The supreme court in the case of Huntley v. State, 73 Fla. 800, 75 So. 611 (1917), held that it was error for a child's mother to detail assertions claimed to have been made to her by her child who had been assaulted, even though the defense counsel did not object to the testimony at the time of trial. In the Huntley case, the court held that the statements were not spontaneously made by way of complaint but in response to a scolding interrogation by the mother. In the case sub judice, Heather made no spontaneous statements, but only responded to questions by a police officer.

In order for the spontaneous statement exception to the hearsay rule to be applicable, there must be some occurrence startling enough to produce nervous excitement and render the utterance spontaneous and unreflecting. The utterance must have been made before there has been time to contrive and misrepresent, i.e., while the nervous excitement may be supposed still to dominate and the reflective powers to be yet in abeyance, and the utterance must relate to the circumstances of the occurrence preceding it. The Government of the Virgin Islands v. Dyches, 507 F.2d 106 (3rd Cir.1975), cert. denied, 421 U.S. 917, 95 S. Ct. 1579, 43 L. Ed. 2d 783 (1975). Additionally, the burden is upon the state to lay a proper predicate for the admission of such testimony by showing either by the child's condition or by her own testimony that special circumstances exist. Since Heather did not testify at the trial, it was incumbent upon the state to show by Heather's condition that she did not have an opportunity to reflect or deliberate. The state failed to meet its burden in the case sub judice.
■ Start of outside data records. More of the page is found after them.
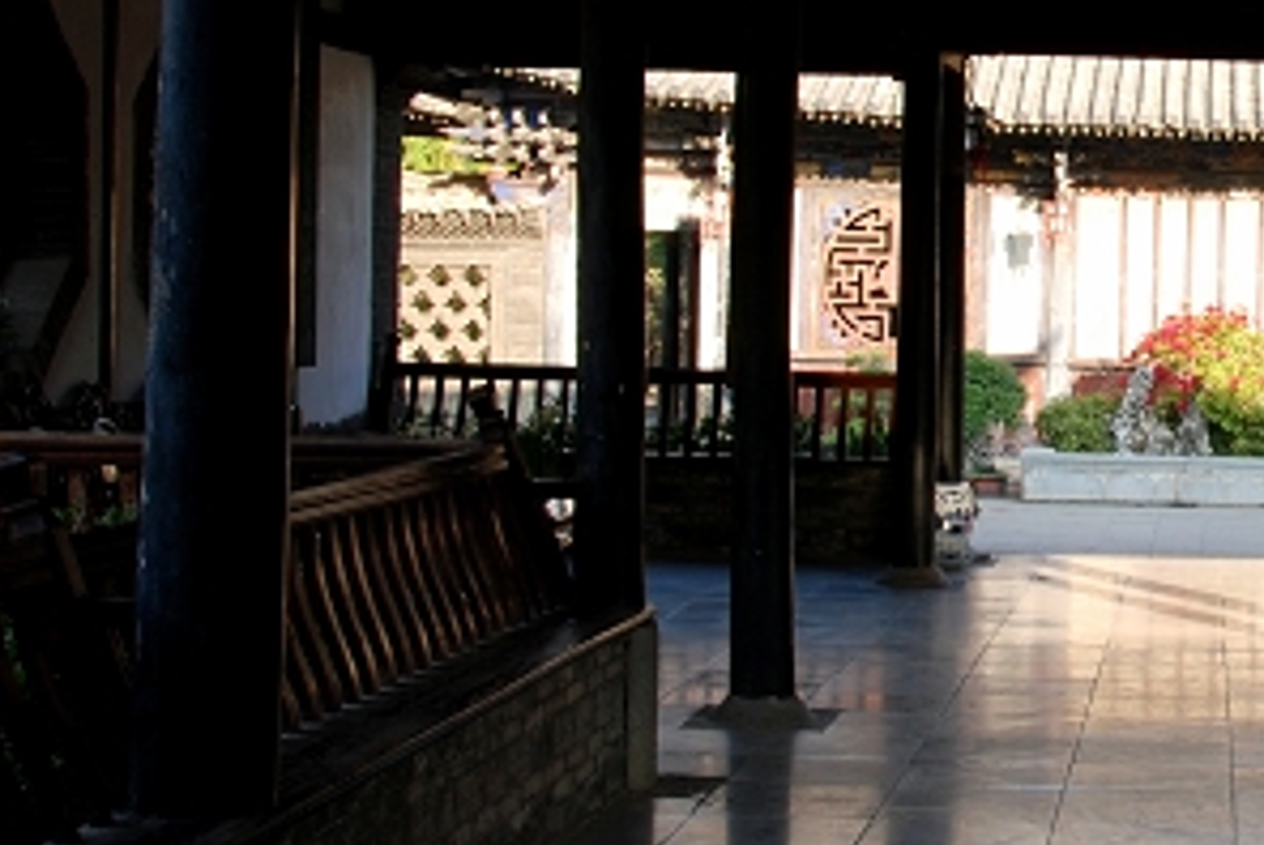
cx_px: 1298
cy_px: 292
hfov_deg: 24.6
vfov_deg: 17.5
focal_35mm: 78
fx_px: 2741
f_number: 11
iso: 100
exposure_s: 1/20
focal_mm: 22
There was no testimony to show that Heather was dazed, excited, or hysterical, or that she was anything other than calm. The statement was not made until several hours after she had been returned to her home and was not made to her mother or grandmother, but brought out by interrogation. According to her grandfather, she was normal and playing in the yard at the time the police officer came to investigate the incident. The doctor who examined her stated that she was not visibly upset and was in fact withdrawn.

The appellee's reliance on Beausoliel v. United States, 107 F.2d 292 (D.C. Cir.1939), is misplaced. In that case, a mother was allowed to testify as to her conversations with her daughter shortly after the incident in question. However, the child also testified at the hearing. Additionally, the declarations of the child were made under such circumstances and so recently after the occurrence that the idea of reflection or deliberation was precluded. In the case sub *461 judice, Heather did not testify, and the state laid no other predicate to show that Heather was under the stress of excitement caused by the event at the time the statement was made.

In view of our holding concerning Heather's statements, it is not necessary to consider the appellant's other points on appeal.

We reverse and remand for a new trial.

BOARDMAN, A.C.J., and DANAHY, J., concur.